According to the NCRB data, over 19,000 cases of crimes against children were reported in 2016 from the top 19 metropolitan cities – including crimes like child trafficking and abetment of suicide.

Priyanka Kanoongo, a member of the National Commission for Protection of Child Rights told Scroll that there are at least 18 separate Central laws and guidelines (including some national ones) governing safety of children across the country. In addition, state governments, including that of Delhi have issued their own guidelines regulating safety, especially in schools. Now that begs a few questions:

  • If there are laws, why is there such faulty implementation?
  • Is there enough awareness among parents and schools across India regarding laws guarding children?
  • Are societal prejudices causing parents to turn a blind eye to the signs of harassment or sexual abuse?

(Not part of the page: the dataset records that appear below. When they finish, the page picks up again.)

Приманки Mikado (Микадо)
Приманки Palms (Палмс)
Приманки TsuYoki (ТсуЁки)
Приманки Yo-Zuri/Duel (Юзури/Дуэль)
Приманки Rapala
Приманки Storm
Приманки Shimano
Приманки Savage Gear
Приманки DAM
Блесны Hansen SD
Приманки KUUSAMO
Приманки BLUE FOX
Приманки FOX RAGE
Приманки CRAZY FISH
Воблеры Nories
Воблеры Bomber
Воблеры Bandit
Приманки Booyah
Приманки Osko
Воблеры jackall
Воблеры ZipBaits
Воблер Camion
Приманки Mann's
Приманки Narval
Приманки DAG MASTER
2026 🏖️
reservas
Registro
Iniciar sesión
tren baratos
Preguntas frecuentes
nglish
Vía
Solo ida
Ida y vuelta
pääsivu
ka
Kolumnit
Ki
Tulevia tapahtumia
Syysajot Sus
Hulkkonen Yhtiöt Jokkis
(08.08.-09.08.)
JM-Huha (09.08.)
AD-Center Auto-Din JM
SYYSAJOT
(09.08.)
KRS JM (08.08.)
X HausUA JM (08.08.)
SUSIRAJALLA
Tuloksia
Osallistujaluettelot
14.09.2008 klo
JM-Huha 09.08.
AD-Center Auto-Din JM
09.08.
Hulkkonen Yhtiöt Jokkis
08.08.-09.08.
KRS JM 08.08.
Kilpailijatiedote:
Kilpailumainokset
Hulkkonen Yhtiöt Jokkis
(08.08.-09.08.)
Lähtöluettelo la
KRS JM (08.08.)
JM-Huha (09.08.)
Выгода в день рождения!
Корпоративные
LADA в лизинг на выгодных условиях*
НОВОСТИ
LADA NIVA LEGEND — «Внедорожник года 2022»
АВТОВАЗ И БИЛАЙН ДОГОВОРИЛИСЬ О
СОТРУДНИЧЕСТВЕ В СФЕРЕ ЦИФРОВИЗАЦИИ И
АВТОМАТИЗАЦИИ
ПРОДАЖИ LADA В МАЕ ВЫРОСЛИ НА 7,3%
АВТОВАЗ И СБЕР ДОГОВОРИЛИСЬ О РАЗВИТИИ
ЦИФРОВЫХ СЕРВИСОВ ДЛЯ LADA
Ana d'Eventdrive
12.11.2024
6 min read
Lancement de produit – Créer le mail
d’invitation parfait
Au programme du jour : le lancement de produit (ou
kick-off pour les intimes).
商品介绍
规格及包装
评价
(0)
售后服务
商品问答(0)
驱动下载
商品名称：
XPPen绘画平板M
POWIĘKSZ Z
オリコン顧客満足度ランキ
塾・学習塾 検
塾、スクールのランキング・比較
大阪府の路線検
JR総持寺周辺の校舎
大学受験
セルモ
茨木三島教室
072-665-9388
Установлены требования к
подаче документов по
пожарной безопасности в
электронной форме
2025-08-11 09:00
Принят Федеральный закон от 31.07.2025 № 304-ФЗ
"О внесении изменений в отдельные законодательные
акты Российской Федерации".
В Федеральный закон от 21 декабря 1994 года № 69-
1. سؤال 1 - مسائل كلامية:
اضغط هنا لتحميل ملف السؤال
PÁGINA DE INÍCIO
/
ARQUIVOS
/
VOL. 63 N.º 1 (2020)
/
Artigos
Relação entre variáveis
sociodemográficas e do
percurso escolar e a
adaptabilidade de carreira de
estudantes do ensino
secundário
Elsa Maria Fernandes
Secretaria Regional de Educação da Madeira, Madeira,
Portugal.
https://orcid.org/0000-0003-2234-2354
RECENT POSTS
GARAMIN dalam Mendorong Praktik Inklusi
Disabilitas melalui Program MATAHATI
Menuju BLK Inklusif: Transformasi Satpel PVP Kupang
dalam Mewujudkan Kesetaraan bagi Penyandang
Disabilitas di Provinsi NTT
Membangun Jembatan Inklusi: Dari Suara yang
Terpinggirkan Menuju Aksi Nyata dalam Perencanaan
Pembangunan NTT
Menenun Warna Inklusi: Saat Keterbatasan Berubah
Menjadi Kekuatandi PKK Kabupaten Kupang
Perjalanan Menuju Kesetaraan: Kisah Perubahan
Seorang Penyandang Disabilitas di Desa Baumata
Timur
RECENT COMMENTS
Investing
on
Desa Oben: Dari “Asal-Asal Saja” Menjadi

A thousand other questions can be asked here, to the authorities as well as parents and caretakers. But it is important to understand that those who commit these crimes continue to take advantage of the innocence of the child.

As Chandrashekar SV – of the School of Criminology and Criminal Justice, Rani Channamma University, Karnataka – states in research on crimes against children in India, published in the International Research Journal of Social Sciences journal:

Children are so innocent in nature; this innocence can be misused by others.Especially, when offences take place it is shameful, and society hates it. There is threat in the mind set of society members, which impacts on parents psychologically as well as socially.

The shocking numbers revealed by the NCRB only aggravate the worries of parents across the country, especially in the metropolitan cities. In a country where sex education is still a taboo, it’s high time that schools introduce subjects to educate children about their own safety, both within and outside the school premises.